A practitioner’s efficacy in helping their patients has much to do with their ability to perceive which is an interoceptive contemplative practice. Intuition is driven by somatic markers in your own body. It is essential to consider whether the sense is self-generated or perceived from the client.

Patients describe muscular pain very differently from fascial pain. Muscular pain is described with very precise words, descriptors of pain such as burning, cold, tearing, or pulling, whereas, fascial pain is described with emotional words like cruel, agonizing or mean pain.  The insular cortex is coding physical perceptions from an emotional perspective.

The client fishes for interoceptive feedback when you leave a therapeutic pause for their body to respond. Interestingly in the first minute after a Bowen move, a patient is spending 80% of the time searching for interoceptive feedback. As a therapist, you have this same curiosity of seeing where the patients are connecting to their bodies and discovering what it is saying.

  • Lack of sleep affects your interoceptive ability.
  • Intermittent fasting has been shown to be good for interoception.
  • You learn to actually feel what it feels like to be hungry and what it feels like when your body is tired.

The facial system consists of over 100 million sensory nerve endings in an average human being.

Kendice Pert discovered endorphin receptors in the fascia, demonstrating that information is transmitted in an open web forum of elastin, collagen and polysaccharide ground substance with billions of cells, muscles and sensory nerves.  We used to think that there was only the autonomic nervous system and now we realize that there is a vast network of nerves and nervous system that runs through and is part of the fascia.

The fascia is a crystalline structure which enables the piezoelectric phenomena. Through pressure and shear, the tissue comes alive making photons and electrons flow to engage the ground substance.  What is interesting is that if the pressure is too hard on the skin, it actually blocks the lymphatic flow because the lymphatic system is close to the skin.  If on the other hand it is too light, then you don’t actually engage the matrix. The ideal pressure is gauged by a slight push-back, a type of resistance that sets a connection point. This is crucial to the Bowen moves as there is no sliding on the skin in Bowen.
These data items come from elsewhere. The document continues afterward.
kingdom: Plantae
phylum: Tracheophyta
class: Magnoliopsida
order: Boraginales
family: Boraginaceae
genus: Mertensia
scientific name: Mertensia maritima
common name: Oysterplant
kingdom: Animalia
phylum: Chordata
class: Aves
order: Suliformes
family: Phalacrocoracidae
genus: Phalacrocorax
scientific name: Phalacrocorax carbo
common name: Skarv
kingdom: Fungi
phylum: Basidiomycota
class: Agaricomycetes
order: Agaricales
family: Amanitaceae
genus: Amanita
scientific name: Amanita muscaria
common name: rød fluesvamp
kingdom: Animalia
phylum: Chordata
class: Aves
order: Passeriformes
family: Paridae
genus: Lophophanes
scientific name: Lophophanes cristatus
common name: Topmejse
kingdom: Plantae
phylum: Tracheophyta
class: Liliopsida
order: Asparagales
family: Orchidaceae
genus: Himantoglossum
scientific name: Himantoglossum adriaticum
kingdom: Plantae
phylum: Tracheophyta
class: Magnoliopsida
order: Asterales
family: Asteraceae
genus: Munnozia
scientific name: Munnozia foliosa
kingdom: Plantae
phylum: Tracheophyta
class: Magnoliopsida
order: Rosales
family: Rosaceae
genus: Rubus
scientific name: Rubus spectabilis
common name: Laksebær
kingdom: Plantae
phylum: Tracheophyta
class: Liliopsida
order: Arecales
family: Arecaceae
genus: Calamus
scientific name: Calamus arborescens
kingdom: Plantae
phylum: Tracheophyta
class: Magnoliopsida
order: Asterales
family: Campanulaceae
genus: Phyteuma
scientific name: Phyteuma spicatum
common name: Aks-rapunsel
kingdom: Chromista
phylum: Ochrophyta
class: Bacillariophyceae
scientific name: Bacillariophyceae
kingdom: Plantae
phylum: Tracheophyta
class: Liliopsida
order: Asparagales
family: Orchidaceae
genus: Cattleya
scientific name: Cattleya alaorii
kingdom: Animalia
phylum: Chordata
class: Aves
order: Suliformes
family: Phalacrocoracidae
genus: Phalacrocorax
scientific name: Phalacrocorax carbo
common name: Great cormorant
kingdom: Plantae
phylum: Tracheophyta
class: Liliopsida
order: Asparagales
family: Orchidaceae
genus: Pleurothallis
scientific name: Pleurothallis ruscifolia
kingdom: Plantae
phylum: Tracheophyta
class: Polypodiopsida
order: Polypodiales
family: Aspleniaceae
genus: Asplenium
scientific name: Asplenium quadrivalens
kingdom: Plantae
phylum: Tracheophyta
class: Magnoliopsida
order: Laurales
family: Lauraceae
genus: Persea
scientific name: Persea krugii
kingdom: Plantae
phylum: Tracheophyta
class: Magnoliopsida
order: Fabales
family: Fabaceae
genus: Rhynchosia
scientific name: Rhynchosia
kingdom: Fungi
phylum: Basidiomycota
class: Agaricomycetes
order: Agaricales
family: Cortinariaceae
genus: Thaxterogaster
Every completed Bowen move engages the ground substance.

The ideal way of connecting to this special structure is to press until you feel a certain push back. You’re actually doing this with your own proprioceptor sensitivity.  You have probably felt that when you touch someone, there may be a part that feels more resistant, or the person may feel a certain amount of pain or discomfort. Restrictions are loosened by the presence of a hand that is engaged with the matrix.

So from a therapeutic perspective, Bowen Therapy is ideal to connect with this matrix.

The nature of Bowen moves are gentle, firm, and connected without causing any pain. When we take the slack and we move in these key orchestrated locations in the body, we are talking directly to this ground substance which is a self-organizing and self-healing substrate. It has everything that keeps us alive working through it.